O que move os sindicatos, porém, não aparece nos jornais, nem os dirigentes conseguem explicar direito ao cidadão comum que aguarda no ponto de ônibus as razões da manifestação.
Findas as caminhadas da manhã, os dirigentes das sete centrais sindicais estarão se revezando na Esquina Democrática, no centro de Porto Alegre, para explicar sua longa pauta, que passa por combater a reforma trabalhista, abrindo espaço para ampliação da terceirização dos serviços, a reforma da Previdência que o governo pretende apresentar ao Congresso em 2017, a PEC 241, que congela investimentos públicos em áreas básicas como saúde e educação.

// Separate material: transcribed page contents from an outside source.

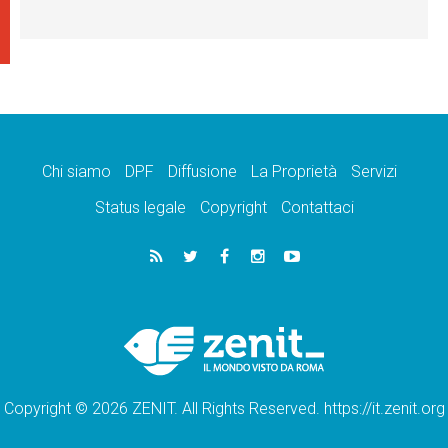
Chi siamo
DPF
Diffusione
La Proprietà
Servizi
Status legale
Copyright
Contattaci
Copyright © 2026 ZENIT. All Rights Reserved. https://it.zenit.org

Os manifestantes também protestam contra as políticas do governo Sartori, denunciando o parcelamento de salários dos servidores públicos estaduais, a violência e o caos na segurança pública, a precarização dos serviços públicos e a tentativa de privatização de empresas estatais.
Movimentação se repete em várias cidades do Estado e do país.
Às 17h, o senador petista Paulo Paim, que acompanha os protestos, receberá, na Assembleia Legislativa, a Medalha do Mérito Farroupilha.